Having established that forecasting is hard to do and that very few people succeed in making consistently accurate economic forecasts, what is more perplexing is that human beings don’t seem to learn from their mistakes. Perhaps many don’t look back to see whether life turned out as they had previously expected – this could be because it would be too painful to admit to the errors, or perhaps there is nothing to learn from doing so. It would also harm their ongoing credibility to have to admit to a series of inaccurate forecasts.
And the poor forecasting track record of most economists does also raise another question – why do people persist with making these forecasts? There are several reasons for making forecasts. It is both enjoyable to do and conveys a sense of power, since the person making the forecast appears to know more about the future than do their audience. Economists also make forecasts because they are asked to do so, by people who think that the forecasts are a useful input to other activities, such as economic policy making and making investment decisions.

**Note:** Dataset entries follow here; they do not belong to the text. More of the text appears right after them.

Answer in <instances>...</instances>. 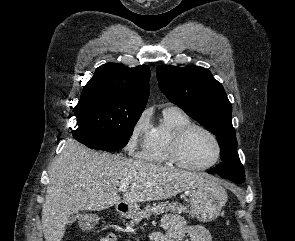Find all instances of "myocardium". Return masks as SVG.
Segmentation results:
<instances>
[{"label":"myocardium","instance_id":"myocardium-1","mask_svg":"<svg viewBox=\"0 0 295 241\" xmlns=\"http://www.w3.org/2000/svg\"><path fill=\"white\" fill-rule=\"evenodd\" d=\"M195 129L201 130V131L205 132L208 136H210V138L213 140V142L216 146V155H215L214 159L210 163H208L206 165H202V166L191 165V164L187 163L182 158V155H181V146H182L184 139L192 130H195ZM168 154H169L171 161L181 168L191 170V171H203V170H207V169L213 167L214 165H216L219 162V160L221 158V154H222V146H221L220 140L218 139V137L216 136V134L212 130H210L209 128H207L204 125L192 122V123H189V124H186V125L180 127L173 134V136L169 142V145H168Z\"/></svg>","mask_w":295,"mask_h":241}]
</instances>
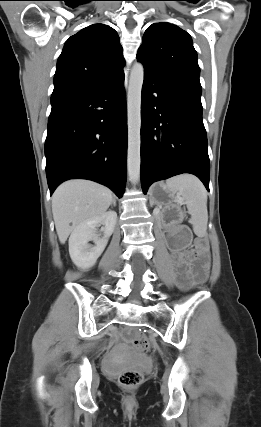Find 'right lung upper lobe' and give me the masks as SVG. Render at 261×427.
<instances>
[{
	"mask_svg": "<svg viewBox=\"0 0 261 427\" xmlns=\"http://www.w3.org/2000/svg\"><path fill=\"white\" fill-rule=\"evenodd\" d=\"M122 46L108 25L93 24L71 36L57 61L51 104L124 76Z\"/></svg>",
	"mask_w": 261,
	"mask_h": 427,
	"instance_id": "1",
	"label": "right lung upper lobe"
}]
</instances>
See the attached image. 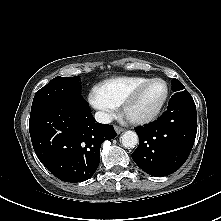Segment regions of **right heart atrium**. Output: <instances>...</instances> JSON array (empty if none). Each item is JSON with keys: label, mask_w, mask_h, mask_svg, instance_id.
Returning <instances> with one entry per match:
<instances>
[{"label": "right heart atrium", "mask_w": 221, "mask_h": 221, "mask_svg": "<svg viewBox=\"0 0 221 221\" xmlns=\"http://www.w3.org/2000/svg\"><path fill=\"white\" fill-rule=\"evenodd\" d=\"M88 102L103 122L111 121L117 114L118 106L106 97L99 87H93L88 93Z\"/></svg>", "instance_id": "right-heart-atrium-1"}]
</instances>
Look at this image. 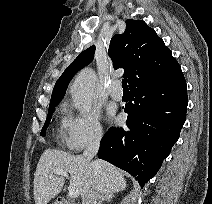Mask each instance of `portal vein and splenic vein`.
I'll return each mask as SVG.
<instances>
[{
  "label": "portal vein and splenic vein",
  "mask_w": 212,
  "mask_h": 204,
  "mask_svg": "<svg viewBox=\"0 0 212 204\" xmlns=\"http://www.w3.org/2000/svg\"><path fill=\"white\" fill-rule=\"evenodd\" d=\"M53 174H56V175H62L66 178H68V174L66 171H64L63 169H54L52 172H51V175ZM68 195L70 198L72 199H76L79 197V191L78 189L74 188V187H70L69 190H68Z\"/></svg>",
  "instance_id": "obj_1"
}]
</instances>
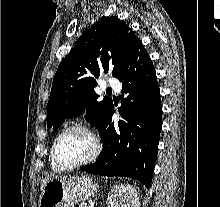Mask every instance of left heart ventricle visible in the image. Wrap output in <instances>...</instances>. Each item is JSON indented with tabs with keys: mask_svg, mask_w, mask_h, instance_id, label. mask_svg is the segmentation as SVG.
<instances>
[{
	"mask_svg": "<svg viewBox=\"0 0 220 207\" xmlns=\"http://www.w3.org/2000/svg\"><path fill=\"white\" fill-rule=\"evenodd\" d=\"M94 144L84 132L74 130L65 133L58 141L56 154L64 165L81 162L92 153Z\"/></svg>",
	"mask_w": 220,
	"mask_h": 207,
	"instance_id": "b2bd125f",
	"label": "left heart ventricle"
}]
</instances>
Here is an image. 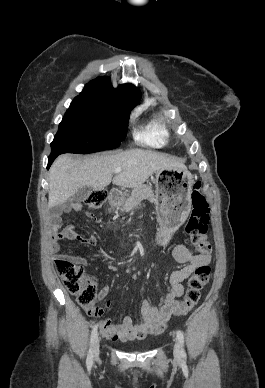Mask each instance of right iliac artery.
Listing matches in <instances>:
<instances>
[{
    "label": "right iliac artery",
    "instance_id": "right-iliac-artery-1",
    "mask_svg": "<svg viewBox=\"0 0 265 388\" xmlns=\"http://www.w3.org/2000/svg\"><path fill=\"white\" fill-rule=\"evenodd\" d=\"M98 326L95 325L91 332V339H90V349L87 355L86 364L88 367H91L93 364V353H92V345L94 343V340L97 336Z\"/></svg>",
    "mask_w": 265,
    "mask_h": 388
}]
</instances>
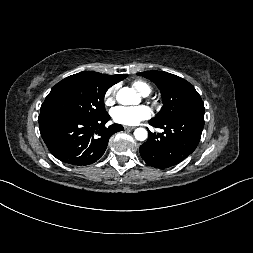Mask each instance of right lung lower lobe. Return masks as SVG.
<instances>
[{
  "instance_id": "1",
  "label": "right lung lower lobe",
  "mask_w": 253,
  "mask_h": 253,
  "mask_svg": "<svg viewBox=\"0 0 253 253\" xmlns=\"http://www.w3.org/2000/svg\"><path fill=\"white\" fill-rule=\"evenodd\" d=\"M110 116L91 118L69 114L39 115L41 136L57 159L72 165L85 166L104 154L109 138L123 126L105 124Z\"/></svg>"
}]
</instances>
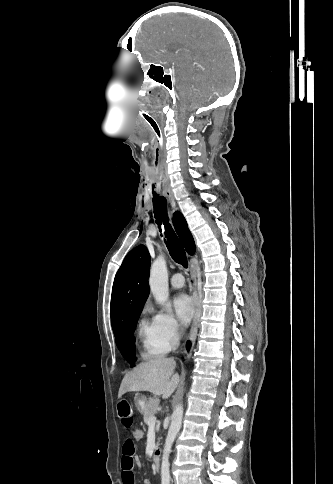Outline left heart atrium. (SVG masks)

So if forecasting is so hard to do on a consistent basis, what is the alternative? One option would be to not make forecasts. When asked, perhaps by a journalist, what might happen to the economy next year, the correct answer should really be “I don’t know” or “there is a wide range of possible outcomes”. Anyone who answered in this way would probably not be asked again, instead someone who is prepared to make forecasts would be in the seat. A more practical approach is to think about the economic regime and what that implies for the key variables – output, inflation and profits. Having a bias to think that inflation is not a problem (due to globalisation and technological change), means that at times when markets become worried about inflation it is easier to work out whether bonds are an attractive investment. But that is very different to joining in the game of making calendar year CPI forecasts and tracking where they are compared to the consensus. Observing that capital tends to be winning over labour, again due to those same structural factors, implies that a rising profit share of GDP is completely understandable and does not suggest that margins are more likely to fall than rise in the period ahead. By focusing on a structural view and understanding why short term cyclical forecasting is fraught with dangers, there is a chance of being able to ignore some of the noise and perhaps of being less surprised at how the world turns out compared to prior expectations.

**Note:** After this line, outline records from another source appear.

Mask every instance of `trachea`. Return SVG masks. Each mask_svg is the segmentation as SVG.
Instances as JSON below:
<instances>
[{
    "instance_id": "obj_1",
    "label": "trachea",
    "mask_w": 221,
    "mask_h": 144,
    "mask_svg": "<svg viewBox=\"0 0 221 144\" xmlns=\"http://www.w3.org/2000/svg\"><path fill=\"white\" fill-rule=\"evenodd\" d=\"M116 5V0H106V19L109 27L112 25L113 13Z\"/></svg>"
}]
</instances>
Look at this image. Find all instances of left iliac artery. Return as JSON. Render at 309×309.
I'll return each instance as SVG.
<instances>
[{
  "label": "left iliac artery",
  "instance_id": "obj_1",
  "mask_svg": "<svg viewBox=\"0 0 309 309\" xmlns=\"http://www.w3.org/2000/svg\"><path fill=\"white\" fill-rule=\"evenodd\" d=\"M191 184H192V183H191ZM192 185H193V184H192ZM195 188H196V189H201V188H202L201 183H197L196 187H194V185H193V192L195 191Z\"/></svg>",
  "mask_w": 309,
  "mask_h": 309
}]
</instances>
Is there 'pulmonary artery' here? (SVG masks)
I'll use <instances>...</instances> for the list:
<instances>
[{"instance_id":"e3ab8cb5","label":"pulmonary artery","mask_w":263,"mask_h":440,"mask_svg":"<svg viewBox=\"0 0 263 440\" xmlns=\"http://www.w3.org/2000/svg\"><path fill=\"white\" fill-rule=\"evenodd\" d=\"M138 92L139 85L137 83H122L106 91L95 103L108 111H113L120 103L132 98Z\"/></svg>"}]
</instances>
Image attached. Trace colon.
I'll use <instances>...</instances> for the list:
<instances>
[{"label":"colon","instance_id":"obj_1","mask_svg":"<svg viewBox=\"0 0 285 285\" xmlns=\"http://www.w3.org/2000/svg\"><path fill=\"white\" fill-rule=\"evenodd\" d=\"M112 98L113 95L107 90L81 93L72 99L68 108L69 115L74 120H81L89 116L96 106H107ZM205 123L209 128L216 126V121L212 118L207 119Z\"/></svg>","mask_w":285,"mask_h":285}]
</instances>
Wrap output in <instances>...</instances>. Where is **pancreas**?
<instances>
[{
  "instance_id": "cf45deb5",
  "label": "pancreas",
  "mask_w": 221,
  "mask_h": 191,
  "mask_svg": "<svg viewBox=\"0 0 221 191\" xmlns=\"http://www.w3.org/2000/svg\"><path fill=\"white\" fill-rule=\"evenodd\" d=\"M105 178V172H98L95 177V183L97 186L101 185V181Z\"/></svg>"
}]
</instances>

When the Queen visited the London School of Economics in November 2008, she described the financial crisis as “awful” and asked why no-one had seen it coming. The director of research politely answered that “At every stage, someone was relying on somebody else and everyone thought they were doing the right thing”, but perhaps he could have also explained that while the recent events were quite extreme, the lack of foresight was nothing new. He could even have quoted John Kenneth Galbraith who said “The only function of economic forecasting is to make astrology look respectable”.